I'm working on that sense of presence and energy
For a long time I deliberately made art that was about difficult issues... nuclear holocaust; the environment; politics; personal angst... It seemed an indulgence to make something beautiful or entertaining. I'm not making political art these days, but sometimes those concerns which are so deeply rooted in my heart emerge anyway. The answers are less clear... the issues are more complex.
My goal now is to make something beautiful and communicate inter-connectedness.
Global interconnectedess. Grace. Respect.
The painting (working title is Mountain Nest) is fairly large. 72" x 36". It's very satisfying to make something somewhat large that speaks emphatically of grace and mystery.
Serenity.
A difficult state of mind to achieve during the holiday season.
In this difficult time.
On this troubled planet.
I'm so sleep deprived I sent out an invitation to people for an opening on December 24rth!!! (it's on the 17th)
I just checked the calendar for a Sunday date... How pathetic! I suppose it would be even more pathetic to try to hold the opening on the 24rth!
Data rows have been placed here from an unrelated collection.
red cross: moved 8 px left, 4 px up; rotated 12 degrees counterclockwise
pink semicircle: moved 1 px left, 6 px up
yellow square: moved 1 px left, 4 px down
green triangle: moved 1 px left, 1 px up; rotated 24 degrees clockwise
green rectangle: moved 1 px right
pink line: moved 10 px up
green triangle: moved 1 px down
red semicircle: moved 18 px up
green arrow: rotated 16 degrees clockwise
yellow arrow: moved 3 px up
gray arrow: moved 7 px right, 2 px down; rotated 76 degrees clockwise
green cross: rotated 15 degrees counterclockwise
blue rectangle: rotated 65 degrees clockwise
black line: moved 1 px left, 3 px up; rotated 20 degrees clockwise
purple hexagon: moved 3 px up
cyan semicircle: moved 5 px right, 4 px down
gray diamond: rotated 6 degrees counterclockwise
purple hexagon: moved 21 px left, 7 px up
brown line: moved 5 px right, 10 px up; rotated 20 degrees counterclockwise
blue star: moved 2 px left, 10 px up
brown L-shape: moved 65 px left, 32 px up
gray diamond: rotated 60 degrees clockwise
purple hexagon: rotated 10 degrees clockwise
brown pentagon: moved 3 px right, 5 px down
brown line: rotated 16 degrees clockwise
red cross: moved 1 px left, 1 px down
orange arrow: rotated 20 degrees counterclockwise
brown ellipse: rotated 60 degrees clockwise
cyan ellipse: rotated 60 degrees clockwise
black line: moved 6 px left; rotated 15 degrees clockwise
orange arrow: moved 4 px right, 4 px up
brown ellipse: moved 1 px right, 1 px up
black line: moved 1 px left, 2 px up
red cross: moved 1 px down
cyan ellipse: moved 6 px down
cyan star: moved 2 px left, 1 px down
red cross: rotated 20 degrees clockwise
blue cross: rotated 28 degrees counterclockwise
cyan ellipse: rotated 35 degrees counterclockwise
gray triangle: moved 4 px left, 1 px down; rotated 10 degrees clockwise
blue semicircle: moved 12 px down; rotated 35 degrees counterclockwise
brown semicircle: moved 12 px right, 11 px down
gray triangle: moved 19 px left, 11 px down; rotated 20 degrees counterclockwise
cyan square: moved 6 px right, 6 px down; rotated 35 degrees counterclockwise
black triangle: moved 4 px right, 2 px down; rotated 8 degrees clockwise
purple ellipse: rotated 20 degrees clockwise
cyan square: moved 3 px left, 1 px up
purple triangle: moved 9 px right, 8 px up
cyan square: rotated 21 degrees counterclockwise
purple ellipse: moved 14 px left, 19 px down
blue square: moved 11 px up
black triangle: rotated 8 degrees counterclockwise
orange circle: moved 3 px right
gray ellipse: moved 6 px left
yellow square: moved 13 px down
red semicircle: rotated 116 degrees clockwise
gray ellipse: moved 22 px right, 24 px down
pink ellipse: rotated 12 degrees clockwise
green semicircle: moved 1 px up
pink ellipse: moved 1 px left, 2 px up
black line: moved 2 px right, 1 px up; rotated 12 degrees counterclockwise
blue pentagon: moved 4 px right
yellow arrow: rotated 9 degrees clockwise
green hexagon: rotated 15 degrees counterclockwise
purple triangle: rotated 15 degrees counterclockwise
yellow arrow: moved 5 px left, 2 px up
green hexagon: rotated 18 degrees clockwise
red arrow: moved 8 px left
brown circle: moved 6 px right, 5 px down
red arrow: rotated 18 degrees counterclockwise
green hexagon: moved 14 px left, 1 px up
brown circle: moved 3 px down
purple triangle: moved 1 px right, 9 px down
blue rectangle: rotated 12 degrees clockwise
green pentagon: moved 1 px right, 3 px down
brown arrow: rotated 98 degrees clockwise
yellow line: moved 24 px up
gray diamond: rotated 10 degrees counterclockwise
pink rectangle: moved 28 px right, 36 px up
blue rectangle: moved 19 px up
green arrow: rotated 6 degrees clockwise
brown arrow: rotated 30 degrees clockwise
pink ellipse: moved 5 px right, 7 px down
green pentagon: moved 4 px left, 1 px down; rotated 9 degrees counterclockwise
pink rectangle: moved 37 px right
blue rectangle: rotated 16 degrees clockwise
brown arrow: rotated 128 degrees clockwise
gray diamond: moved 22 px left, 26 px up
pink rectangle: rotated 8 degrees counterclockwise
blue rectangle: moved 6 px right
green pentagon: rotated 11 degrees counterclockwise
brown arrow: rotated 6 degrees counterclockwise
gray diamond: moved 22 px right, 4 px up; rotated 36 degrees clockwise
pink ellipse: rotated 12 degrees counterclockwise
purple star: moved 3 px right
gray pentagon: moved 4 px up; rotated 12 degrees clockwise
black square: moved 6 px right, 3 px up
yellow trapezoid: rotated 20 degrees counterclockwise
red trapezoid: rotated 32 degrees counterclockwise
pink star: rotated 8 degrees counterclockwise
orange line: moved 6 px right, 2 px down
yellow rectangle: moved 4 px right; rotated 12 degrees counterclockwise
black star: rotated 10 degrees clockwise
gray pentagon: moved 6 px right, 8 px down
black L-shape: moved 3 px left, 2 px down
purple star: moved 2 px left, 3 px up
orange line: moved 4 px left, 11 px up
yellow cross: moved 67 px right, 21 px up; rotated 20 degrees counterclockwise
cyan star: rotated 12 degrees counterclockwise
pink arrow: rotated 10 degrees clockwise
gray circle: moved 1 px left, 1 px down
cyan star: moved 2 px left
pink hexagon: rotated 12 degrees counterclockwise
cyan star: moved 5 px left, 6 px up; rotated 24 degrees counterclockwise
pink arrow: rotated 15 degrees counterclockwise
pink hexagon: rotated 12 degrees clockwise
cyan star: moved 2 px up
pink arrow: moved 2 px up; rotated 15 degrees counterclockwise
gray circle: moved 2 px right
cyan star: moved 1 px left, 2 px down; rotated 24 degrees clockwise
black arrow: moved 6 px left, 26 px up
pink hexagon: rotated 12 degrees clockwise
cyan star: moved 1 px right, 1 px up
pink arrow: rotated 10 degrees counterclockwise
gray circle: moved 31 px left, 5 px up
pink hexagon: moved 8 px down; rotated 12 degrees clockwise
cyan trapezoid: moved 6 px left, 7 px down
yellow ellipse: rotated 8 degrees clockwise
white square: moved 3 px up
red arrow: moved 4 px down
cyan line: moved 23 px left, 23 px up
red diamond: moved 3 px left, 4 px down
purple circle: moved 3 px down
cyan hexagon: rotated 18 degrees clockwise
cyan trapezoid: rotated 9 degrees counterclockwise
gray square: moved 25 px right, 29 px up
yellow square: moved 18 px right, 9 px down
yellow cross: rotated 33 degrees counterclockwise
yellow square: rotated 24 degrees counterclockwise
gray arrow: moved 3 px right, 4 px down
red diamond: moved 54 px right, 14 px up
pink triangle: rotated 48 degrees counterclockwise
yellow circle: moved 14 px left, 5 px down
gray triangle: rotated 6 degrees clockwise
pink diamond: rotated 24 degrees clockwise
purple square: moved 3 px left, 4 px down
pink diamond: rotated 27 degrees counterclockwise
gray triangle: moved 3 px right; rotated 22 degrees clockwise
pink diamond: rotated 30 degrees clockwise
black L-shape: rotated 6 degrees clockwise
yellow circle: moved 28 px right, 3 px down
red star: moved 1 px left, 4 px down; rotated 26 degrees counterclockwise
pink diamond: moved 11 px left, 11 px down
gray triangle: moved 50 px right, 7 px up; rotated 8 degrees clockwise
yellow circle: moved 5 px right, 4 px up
I always said I would be one when I grew up.
Thinking of the stages through which we pass enroute to becoming/being an artist... Climbing that long, inward ladder of introspection, as we hone skills and accumulate tools with which we create. Art is communication, whatever mode or style or medium we choose. Representational, or the varying degrees of abstraction; performance, song, dance, sculpture... Opaque transparent or translucent; exuberant or somber. It's all about the message.
Having spent many, many years teaching art to children, I was always amazed by how the individual personality of each child shouted out off the paper, often far more coherently than they could express themselves verbally.
Blogging... about as verbal an activity as one could indulge in. An artist's blog: another form of communcation. New to me, as I sit here with 30 years of journals on the shelf next to me.
Public "journaling"... here I go...
As we enter the long dark of Vermont winter, I peruse imagery to add to the blog, I am remembering the warmth and spirituality of Machu Picchu where I spent 10 days last summer, leading a group of artists through the Sacred Valley of the Inca. It will be wonderful to be there again next spring and summer.